Excitement over invention by Kenyan in UK



His friends say he is crazy while a UK newspaper called him unbelievably intelligent. He could be both or neither after turning down $1.2million (Sh98million) for an invention cobbled together in his bedroom.

Curious why someone could refuse such a big sum, I set out to meet Erik kariuki, a 31-year-old Kenyan inventor based in Bedfordshire, UK.

Erik Kariuki came up with the idea of an underwater housing pets on a visit to an extraordinary restaurant in Dubai. [Photo: COURTESY]

In the comfort of his bedroom, Kariuki combined a hamster cage with a fish tank to make an underwater housing for pets.

The affable Kariuki says he came up with the idea after visiting Dubai three years ago and experienced an aquatic life in one of the hotels where a restaurant is built under water.

At the restaurant, diners munched fish fingers as real fish swam on with little care.

There was also a beautiful giant aquarium with a tunnel running through it.

Visitors walked through to view the many species of fish.

The peaceful co-existence between human and nature as well as the tranquility in that tunnel made him start thinking about what he could do for his hamster pet back home.

"I immediately remembered how bored my small rodent pet was just having a wheel and other traditional toys to play with.

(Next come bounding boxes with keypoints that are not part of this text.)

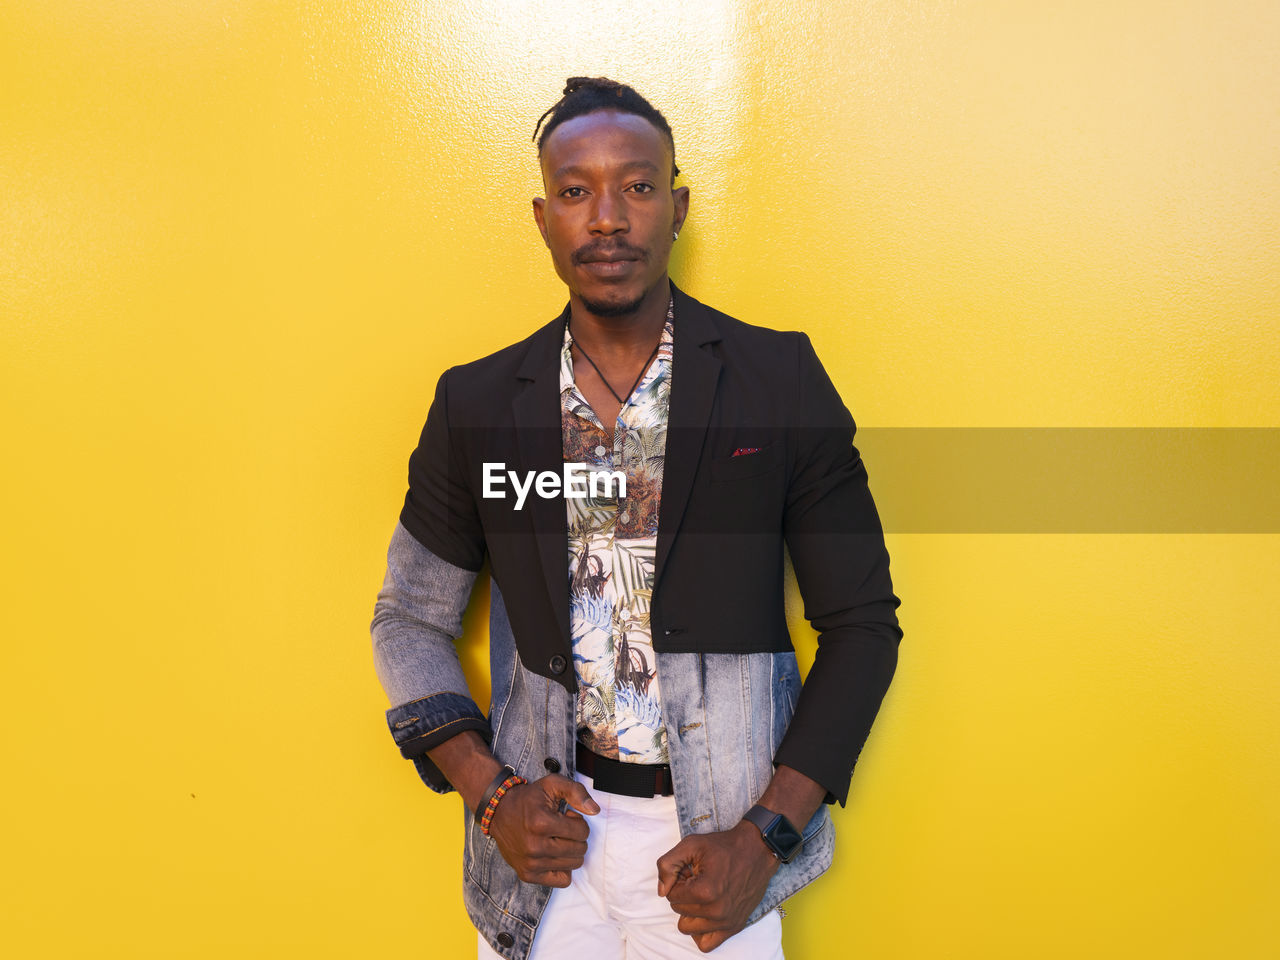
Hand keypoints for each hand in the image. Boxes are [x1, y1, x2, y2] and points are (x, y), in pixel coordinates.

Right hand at [487, 774, 599, 887]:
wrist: (499, 812)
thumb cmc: (529, 798)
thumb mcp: (552, 784)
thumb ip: (576, 792)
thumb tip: (594, 810)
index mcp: (541, 823)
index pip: (582, 831)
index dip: (578, 822)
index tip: (566, 816)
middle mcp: (535, 846)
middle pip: (580, 850)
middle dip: (576, 837)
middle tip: (561, 828)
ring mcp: (530, 864)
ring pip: (573, 865)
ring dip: (570, 851)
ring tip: (556, 839)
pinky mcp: (527, 875)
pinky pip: (563, 881)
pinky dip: (563, 868)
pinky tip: (554, 854)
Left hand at [656, 821, 780, 952]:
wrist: (756, 851)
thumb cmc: (724, 847)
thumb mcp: (691, 844)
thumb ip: (667, 865)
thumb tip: (661, 891)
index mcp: (704, 891)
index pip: (670, 896)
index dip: (678, 880)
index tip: (691, 871)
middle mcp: (716, 911)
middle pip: (678, 911)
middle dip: (683, 894)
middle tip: (698, 879)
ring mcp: (726, 922)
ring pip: (687, 928)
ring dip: (690, 911)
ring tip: (703, 895)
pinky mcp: (734, 927)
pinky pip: (705, 944)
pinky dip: (700, 931)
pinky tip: (704, 913)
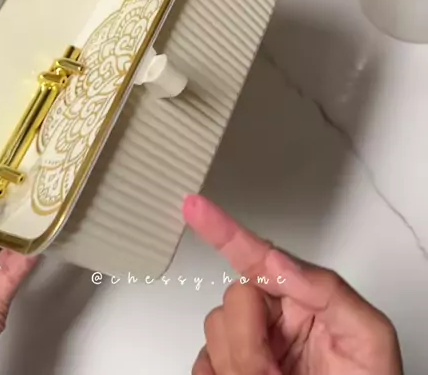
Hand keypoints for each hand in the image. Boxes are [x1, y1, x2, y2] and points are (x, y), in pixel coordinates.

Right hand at [184, 195, 402, 374]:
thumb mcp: (368, 336)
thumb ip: (328, 290)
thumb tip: (279, 263)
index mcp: (304, 297)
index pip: (259, 256)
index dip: (223, 229)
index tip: (195, 207)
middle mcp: (274, 318)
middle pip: (234, 299)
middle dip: (248, 339)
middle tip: (274, 372)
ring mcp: (252, 347)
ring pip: (215, 332)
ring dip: (239, 364)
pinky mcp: (231, 373)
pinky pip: (202, 365)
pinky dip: (217, 374)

I imagined how enriched its life would be if it experienced the same euphoric feeling I was having when walking through that underwater tunnel."


Kariuki’s dwarf hamster, a species from arid habitats, would be fascinated to interact with species from wet habitats such as fish.

Back to his flat in the UK, Kariuki started putting his Dubai experience into action; by finding ways to make something viable for pet lovers. He came up with a cage/tank contraption designed so that a pet could enjoy a wet-free aquatic view of fish, just like the diners he saw in Dubai.

He made sketches over and over again until he came up with a near perfect design that he presented to a professional product design and developing company in America.

The American company made Kariuki’s dream a reality after fine-tuning the idea into an irresistible magnificent prototype. It is through this American product developer and hundreds of mailshots of the invention for hamsters which Kariuki sent out that potential investors approached him.

One morning, as he prepared to go to work, he received a call and the man on the other end of the line wanted to clinch a quick deal with Kariuki over his invention. The problem was that the man, who said he presented a big pet accessories company in America, wanted to buy off the invention from Kariuki for Sh98 million but the inventor’s role in the invention would be over as soon as the deal was sealed.

Confused and surprised by the huge offer as well as the requirement that he sells off his idea, Kariuki hesitantly but firmly said no to the caller.

As it normally happens, he regretted his quick decision. Perhaps he should have thought over it and consulted experts for advice before giving an answer.

But the more he thought about it, the more he felt his decision was prudent. The American company would have paid for the investment over a period of four years at $300,000 (Sh24 million) per year, and this was not a bad idea for a young man struggling to meet ends in a foreign country.

One of Kariuki’s associates, a director with a social media company, with fast experience in intellectual property dealings informed him that that kind of deal was typical; where the buyer of a patent or concept does not pay everything at a go, but does so yearly depending on the performance of the product in the marketplace.

Kariuki was vindicated when the local newspaper, Bedfordshire on Sunday, published the story and the product design company that helped him with the design called to tell him that he made the right decision to reject the offer.

They were concerned that Kariuki was being led down the garden path like so many other inventors before him.

Protect invention

To protect his invention, the company advised Kariuki to patent the product and in June last year, he launched an application for the UK patent under the ‘Rodents Arkwatic’, or ‘RodArk’. He is also focusing on getting a US patent as well since pet products have a large market in America.

Since news of the invention broke, Kariuki’s Twitter page has gathered many followers who are predominantly in the pet industry — from vets to pet insurance firms and even web marketers as well as pet product suppliers.

"It is a unique product and I believe, in a short time, we will be entering the market," says a confident Kariuki.

With the patent in hand, Kariuki has already, opened negotiations with two Italian manufacturers of pet accessories but he says royalty payment figures are yet to be discussed. "I am not too keen on being bought off. I am insisting on a royalty payment agreement that would be ideal for both parties. That way, on successful performance of the product, we shall both benefit with me taking a smaller percentage of the profits."

He says he wants a partner who can work with him to develop and market his first invention as a finished product so that he could reap full benefits from his idea, instead of selling it off lump sum.

With or without any partners, Kariuki says, he hopes to see his invention hit the shelves in the UK later this year. And that this is the first of the many inventions he is set to create.